Gov. Pat McCrory's defiant stand against a local ordinance that protected LGBT people has cost the city of Charlotte the 2017 All-Star Game, according to a report from the Vertical’s Adrian Wojnarowski.
New Orleans — yes, the same New Orleans that took the original Charlotte Hornets and happened to get the No. 1 pick in a year Charlotte desperately needed it — has emerged as the front-runner to host the upcoming All-Star Game.
Sources: NBA on brink of pulling 2017 All-Star Game out of Charlotte, with New Orleans emerging as a front-runner to host Feb. 19 game.— Adrian Wojnarowski (@WojVerticalNBA) July 21, 2016
Less than an hour after that tweet was posted, Wojnarowski’s story went up on the Vertical. No longer was the NBA “on the brink” of pulling the All-Star Game.
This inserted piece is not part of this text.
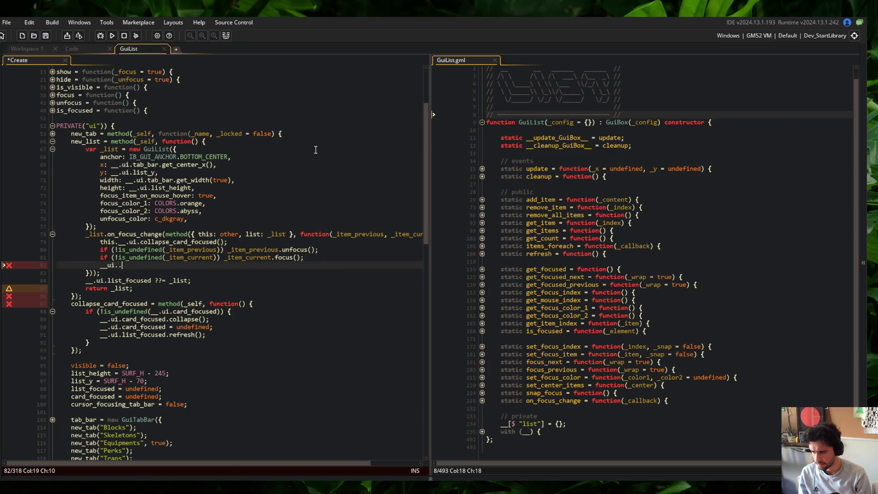
text(list_focues)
No, they’d already decided it was gone:
Without any movement by state legislators in North Carolina to change newly enacted laws targeted at the LGBT community, the NBA is pulling the 2017 All-Star Game out of Charlotte, league sources told The Vertical.
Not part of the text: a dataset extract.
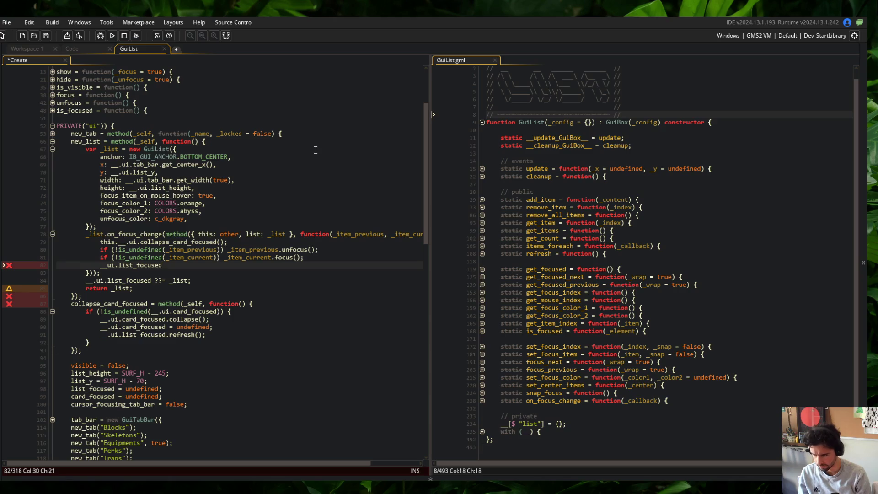
text(.set_focus)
The official announcement is expected as soon as this week, Wojnarowski reported.
This whole debacle is absolutely tragic. The Charlotte government is openly pro-LGBT, but the state’s decision to overrule an ordinance that extended protections to LGBT people forced the NBA to get involved and take a stand against a terrible piece of legislation.
The NBA wasn’t the only business to get involved, either. Apple, eBay, Cisco, and dozens of other companies also joined the fight.
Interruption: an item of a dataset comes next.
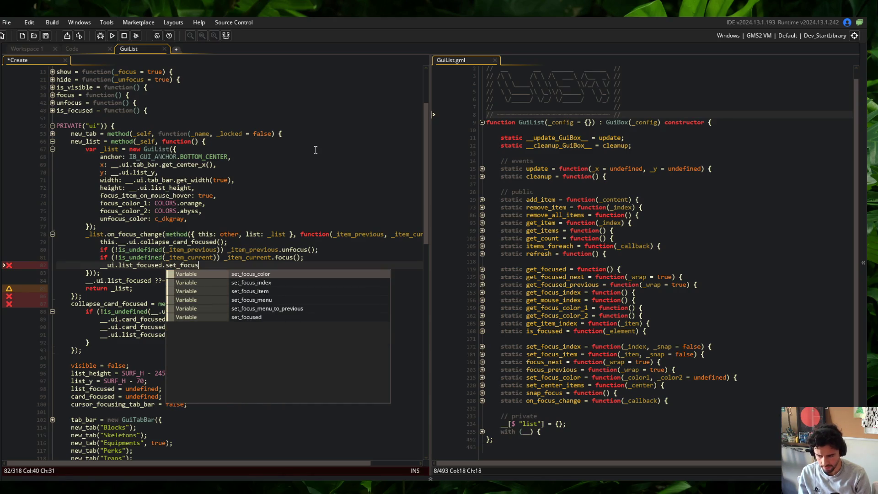
text(_index();)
The NBA offered numerous warnings to North Carolina, and to some extent the state did respond. Unfortunately, the changes to House Bill 2 were laughable and essentially a slap in the face to LGBT people and the many businesses opposing the meat of the legislation.
Woj summed up the bill nicely:
(It’s) a law that mandates transgender people use public restrooms corresponding to the sex listed on their birth certificates. The law also omits LGBT people from North Carolina’s anti-discrimination protections, forbids local governments from widening LGBT protections and excludes all forms of workplace discrimination lawsuits from North Carolina state courts.
So, now we’re without an All-Star Game.